Yoshimoto Takuya, Shinoda Satoru, Yamamoto Kouji, Tahata Kouji
Biometrics Department, Chugai Pharmaceutical Co. Ltd, Chuo-ku, Tokyo, Japan.
Department of Biostatistics, Yokohama City University School of Medicine, Yokohama, Kanagawa, Japan.
Pharm Stat. 2025 Jan-Feb;24(1):e2431. doi: 10.1002/pst.2431. Epub 2024 Aug 13.

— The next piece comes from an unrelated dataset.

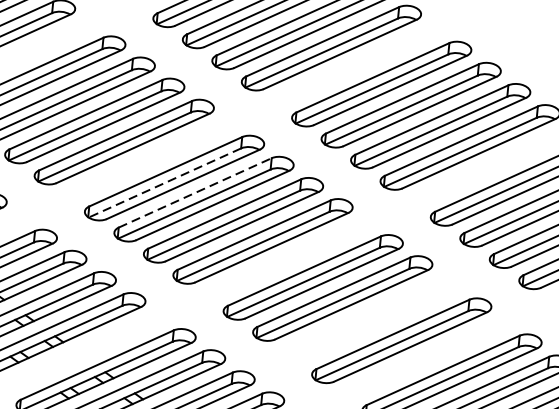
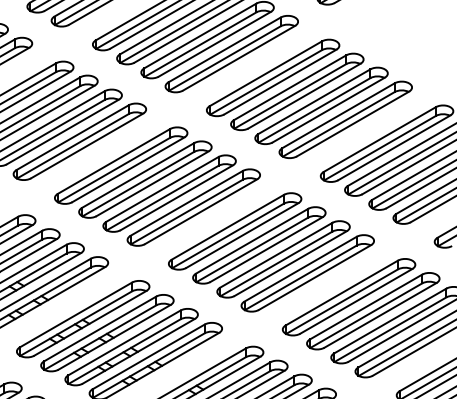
line: (165, 183) -> (114, 170), dashed -> solid
line: (195, 192) -> (138, 175), dashed -> solid
part: (372, 319) -> (283, 259), added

In oncology, Phase II studies are crucial for clinical development plans as such studies identify potent agents with sufficient activity to continue development in the subsequent Phase III trials. Traditionally, Phase II studies are single-arm studies, with the primary endpoint being short-term treatment efficacy. However, drug safety is also an important consideration. In the context of such multiple-outcome designs, predictive probability-based Bayesian monitoring strategies have been developed to assess whether a clinical trial will provide enough evidence to continue with a Phase III study at the scheduled end of the trial. Therefore, we propose a new simple index vector to summarize the results that cannot be captured by existing strategies. Specifically, we define the worst and most promising situations for the potential effect of a treatment, then use the proposed index vector to measure the deviation between the two situations. Finally, simulation studies are performed to evaluate the operating characteristics of the design. The obtained results demonstrate that the proposed method makes appropriate interim go/no-go decisions.
在肿瘤学中,II期研究对于临床开发计划至关重要,因为此类研究可识别出具有足够活性的有效药物,以便在后续的III期试验中继续进行开发。传统上,II期研究为单臂研究,主要终点是短期治疗疗效。然而,药物安全性也是一个重要的考虑因素。在这种多结果设计的背景下,已开发出基于预测概率的贝叶斯监测策略,以评估一项临床试验在预定的试验结束时是否会提供足够的证据来继续进行III期研究。因此,我们提出了一种新的简单指标向量来总结现有策略无法捕捉的结果。具体而言,我们定义了治疗潜在效果的最坏和最有前景的情况,然后使用所提出的指标向量来衡量这两种情况之间的偏差。最后,进行模拟研究以评估该设计的操作特性。获得的结果表明,所提出的方法能够做出适当的中期继续/终止决策。